Every athlete needs role models, but should Fury be one?

Tyson Fury opened up about his battle with depression before his first fight with Wilder

What a buzz for those kids. Every young athlete needs role models, but should Fury be one of them?  He might be strong with his fists, and, granted, he has battled problems with alcohol, drugs and depression, but he has voiced some ugly homophobic and sexist opinions and was banned from boxing for 31 months for steroid abuse.

Furthermore, given what we know about the damage caused to boxers, given the deaths, the head injuries and the long-standing calls from the British Medical Association and brain-injury charity Headway to ban the sport, should we be allowing it to continue at all?

The FA have just banned kids under the age of 12 from heading the ball due to strong links with brain diseases.
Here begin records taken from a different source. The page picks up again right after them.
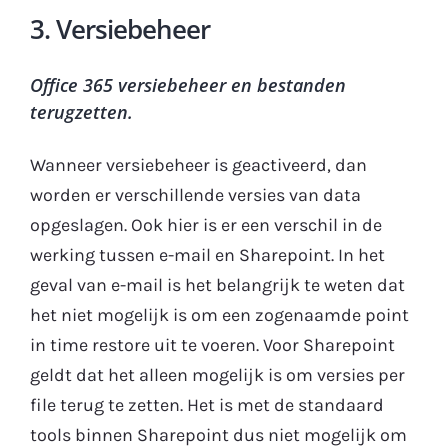
3. Versiebeheer
Office 365 versiebeheer en bestanden
terugzetten.
Wanneer versiebeheer is geactiveerd, dan
worden er verschillende versies van data
opgeslagen. Ook hier is er een verschil in de
werking tussen e-mail en Sharepoint. In het
geval van e-mail is het belangrijk te weten dat
het niet mogelijk is om een zogenaamde point
in time restore uit te voeren. Voor Sharepoint
geldt dat het alleen mogelijk is om versies per
file terug te zetten. Het is met de standaard
tools binnen Sharepoint dus niet mogelijk om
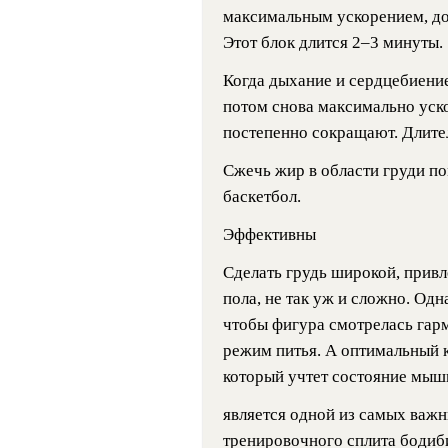
максимальным ускорением, до 
Этот блок длится 2–3 минуты.
Когда дыхание и сердцебиение
потом снова максимально уск
постепенно сокращают. Длител
Сжечь жир в области груди пом
баскетбол.
Эффективны
Сделать грудь широкой, при
пола, не так уж и сложно. Одн
чтобы фигура смотрелась гар
режим питья. А оптимальный 
который учтет состояние мышц
является одной из самых важн
тренировочного сплита бодиб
Isn’t the impact to the head from a football equivalent to a blow to the head from a fist? Don’t the deaths and injuries we’ve already seen give us enough evidence to prove it’s a dangerous sport? And aren’t there dozens of better ways to get our kids fit and to fire ambition than to teach them to fist-fight?

The whole point of boxing is to hit

Lots of sports are dangerous. Jockeys fall off during horse-racing, cars crash during Formula One, rugby players get injured, and a 100mph crash on skis is never going to be pretty. But there is a fundamental difference between becoming injured during any other sport and becoming injured during boxing. Injuries during most sports are as a result of something having gone wrong. But the whole point of boxing is to hit your opponent so hard that he or she can’t hit you anymore. Bleeding from the ears? I’ve watched enough medical dramas to know that’s a bad sign…

In Fury’s own words, his game plan was to knock his opponent out: ‘I’m a destroyer… We trained for a knockout; we wasn’t tapping around in that gym.’ Surely, in the 21st century, when we are striving for kindness, peace and understanding among one another, we should be seriously considering whether these is any place for this barbaric sport at all.